China’s stockpile could cost 170bn yuan ($25bn) in storage fees for the government, which also faces potential losses of 200bn yuan from the price drop, Li Wei, head of the State Council Development Research Centre, said in the China Economic Times last month.

The price decline cut farmers’ income by a total of 92.7bn yuan - 157 yuan per farmer - even after government subsidies, Li said in the government-run paper.

State-subsidized stockpiling of agricultural commodities is typically ineffective, expensive and can lead to price volatility, according to a 2012 report by the World Bank.

European farm subsidies in the 1980s created butter mountains and wine lakes that depressed prices when they were dumped on global markets, while Thailand is still selling off rice inventories amassed since 2011.

China will cut corn acreage by 10 million mu (1.6 million acres) this year, after a 30 million reduction last year, state radio cited agriculture minister Han Changfu as saying in December.

It’ll raise subsidies for farmers who shift to soy, silage corn and alfalfa, he said.

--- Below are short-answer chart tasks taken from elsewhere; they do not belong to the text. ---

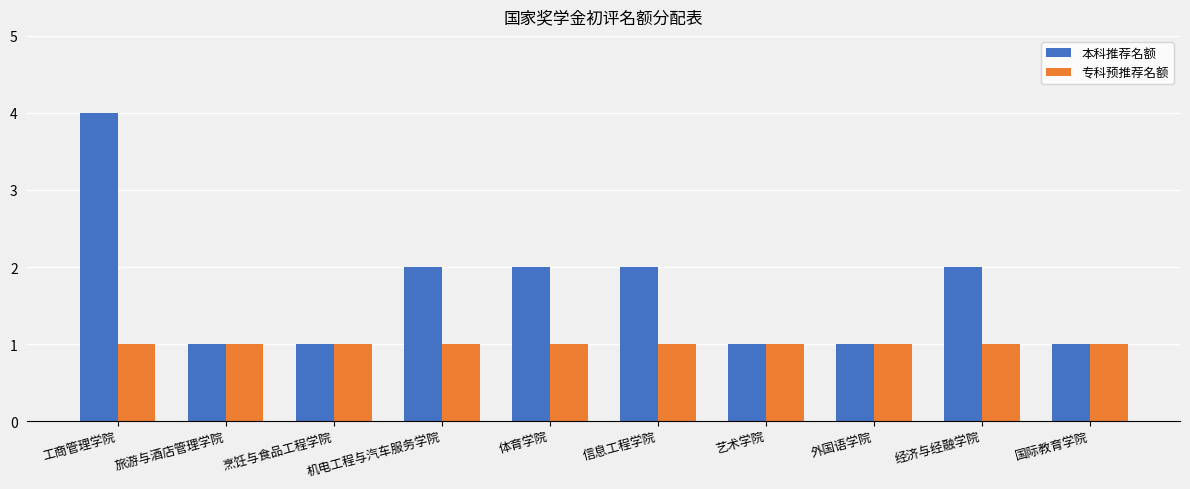

What is the difference between the highest and lowest values at 信息工程学院?

1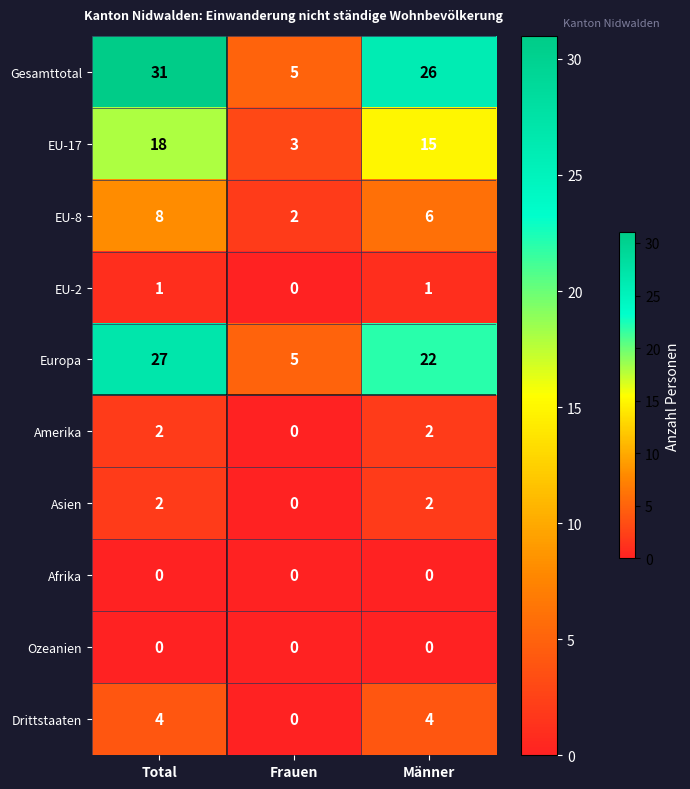

What is the sum of all Asien values?

4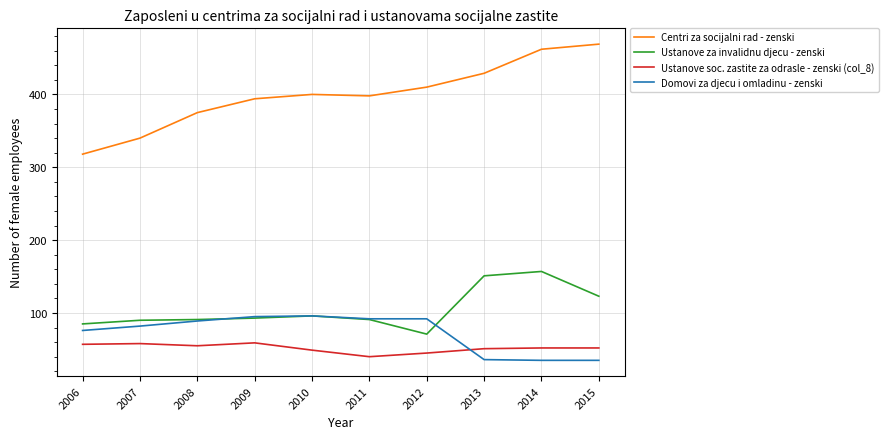

What is the lowest value of the Centri za socijalni rad - zenski series?

318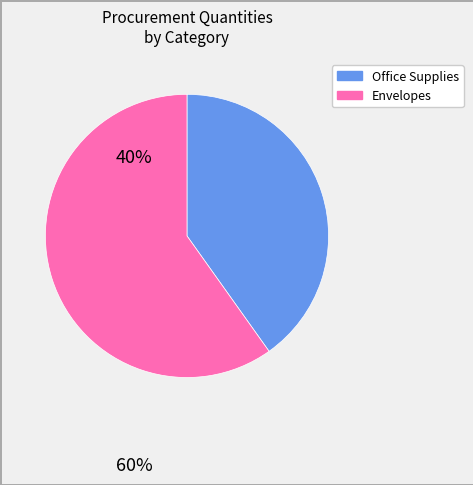

Is there a majority slice in this chart?

Yes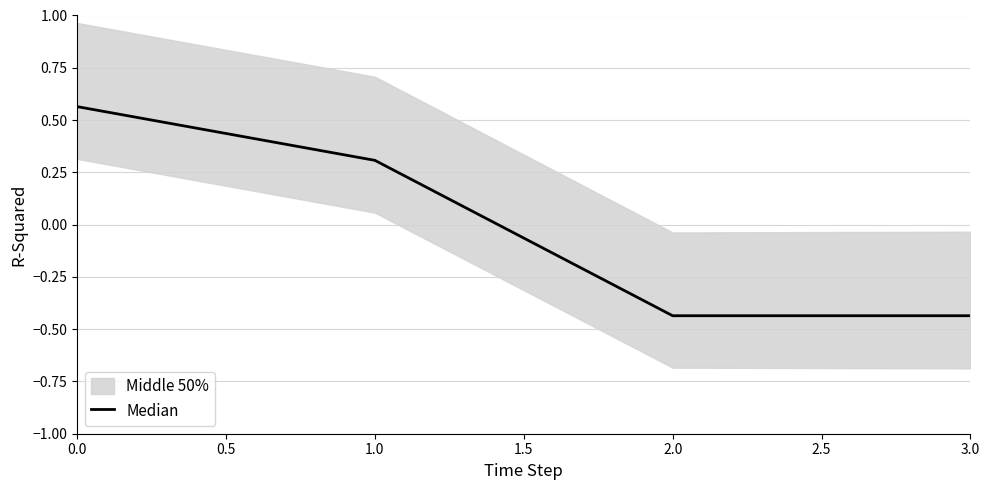

How many categories are shown in the chart?

4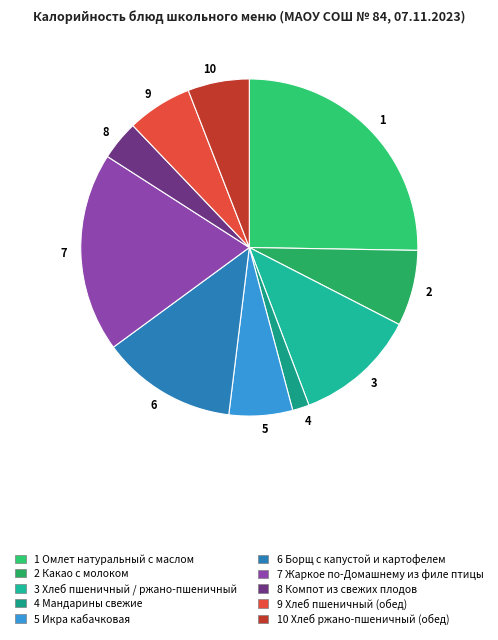

The 6 slice represents 20% of the pie. True or false?

False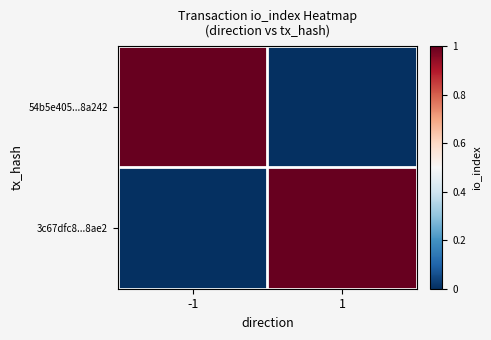

How many data points does each series have?

2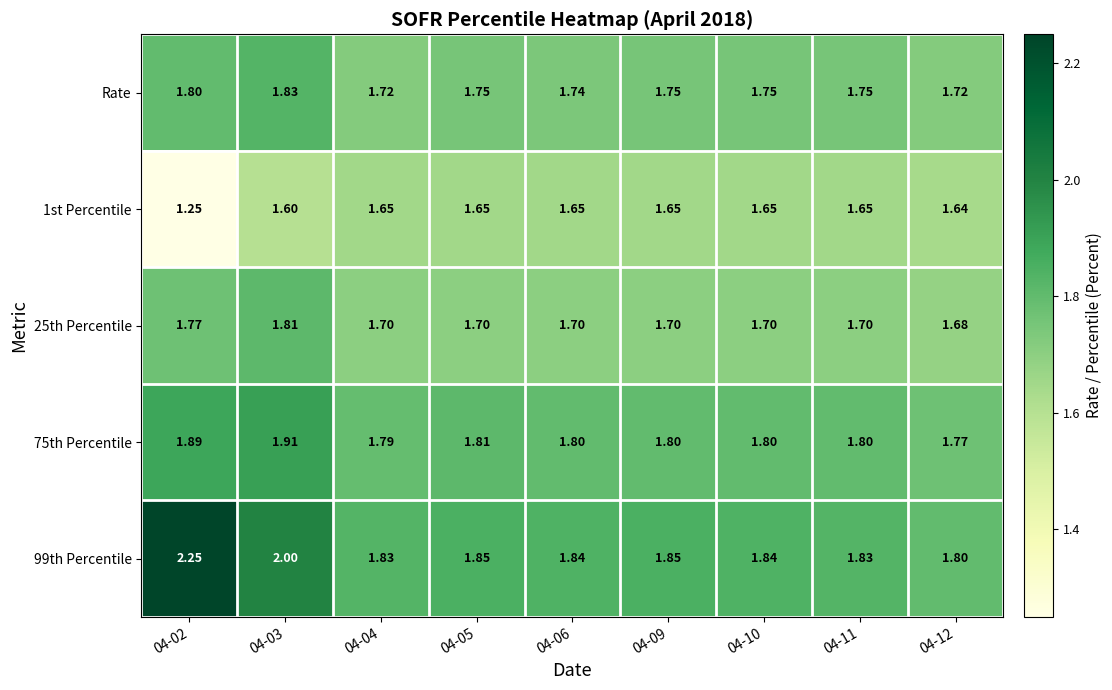

Is the value of 99th Percentile at 04-03 greater than the value of 75th Percentile at 04-02?

Yes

The country is the world’s largest corn producer and consumer after the US.

Ethanol use

One solution to reduce stockpiles is to turn the corn into ethanol, which can be added to gasoline to cut emissions and reduce oil imports. China is considering raising its 2020 fuel-ethanol target above the 4 million tonnes a year previously announced, said Henan Tianguan’s Zhang.

The nation is already the world’s third-largest supplier, after the US and Brazil, producing 2.5 million tonnes a year.

Beijing, Tianjin

China has increased an anti-dumping duty on distillers’ dried grains, a by-product of corn ethanol, from the US, the largest supplier, and raised import tariffs on ethanol to help boost local production of the fuel substitute.

The country will begin annual sales of corn reserves after May, once farmers have sold last year’s harvest, the second-highest on record. Switching from corn is hard for farmers in the northeast, because yields of alternative crops like soybeans are less competitive, Chen Xiwen, a former deputy director with the Central Rural Work Leading Group told an annual session of the Chinese People’s Political Consultative Conference last week.

Soy switch

Switching to soybeans will help the government meet China’s increasing demand for the oil seed. The nation is the world’s top importer, buying more than 60% of all internationally traded beans.

The government wants to expand domestic harvests of the crop that’s mostly used for food like tofu or soy milk. Imports are typically used in animal feed.

Chen said the country must encourage new uses for corn such as sweeteners or film for greenhouses to draw down its stockpile, which he estimates is about 230 million tonnes. That’s enough to supply all the world’s international corn trade for a year and a half and is more than double the US Department of Agriculture’s inventory estimate.

China has previously announced measures to support exports of corn-products such as starch and alcohol, and has subsidized feed mills in the northeast. It’s trying to encourage pig breeders to move to the region and use corn from the mills, rather than expand herds along river valleys in the south as part of efforts to clean up water pollution.

Farmers got 150 yuan per mu in 2016 as compensation for the drop in the domestic corn price and Agriculture Minister Han said on state television last week that more subsidies would be offered this year, including for farmers who shift to other crops.